◆ **Required work**: In the items below, substitute "Internet Browsers" for every "Web Browsers" and write the lines out again, keeping everything else unchanged.

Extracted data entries
»»

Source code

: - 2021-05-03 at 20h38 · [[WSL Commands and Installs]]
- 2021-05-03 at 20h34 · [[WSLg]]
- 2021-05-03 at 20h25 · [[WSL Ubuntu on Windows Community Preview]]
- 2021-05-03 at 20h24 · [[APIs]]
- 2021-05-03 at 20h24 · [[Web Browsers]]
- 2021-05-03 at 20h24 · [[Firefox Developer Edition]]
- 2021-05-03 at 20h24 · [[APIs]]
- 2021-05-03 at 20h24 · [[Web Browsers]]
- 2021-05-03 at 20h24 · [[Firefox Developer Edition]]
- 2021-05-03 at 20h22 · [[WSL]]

««

◆ **Answer section**:
Source code

: - 2021-05-03 at 20h38 · [[WSL Commands and Installs]]
- 2021-05-03 at 20h34 · [[WSLg]]
- 2021-05-03 at 20h25 · [[WSL Ubuntu on Windows Community Preview]]
- 2021-05-03 at 20h24 · [[APIs]]
- 2021-05-03 at 20h24 · [[Internet Browsers]]
- 2021-05-03 at 20h24 · [[Firefox Developer Edition]]
- 2021-05-03 at 20h24 · [[APIs]]
- 2021-05-03 at 20h24 · [[Internet Browsers]]
- 2021-05-03 at 20h24 · [[Firefox Developer Edition]]
- 2021-05-03 at 20h22 · [[WSL]]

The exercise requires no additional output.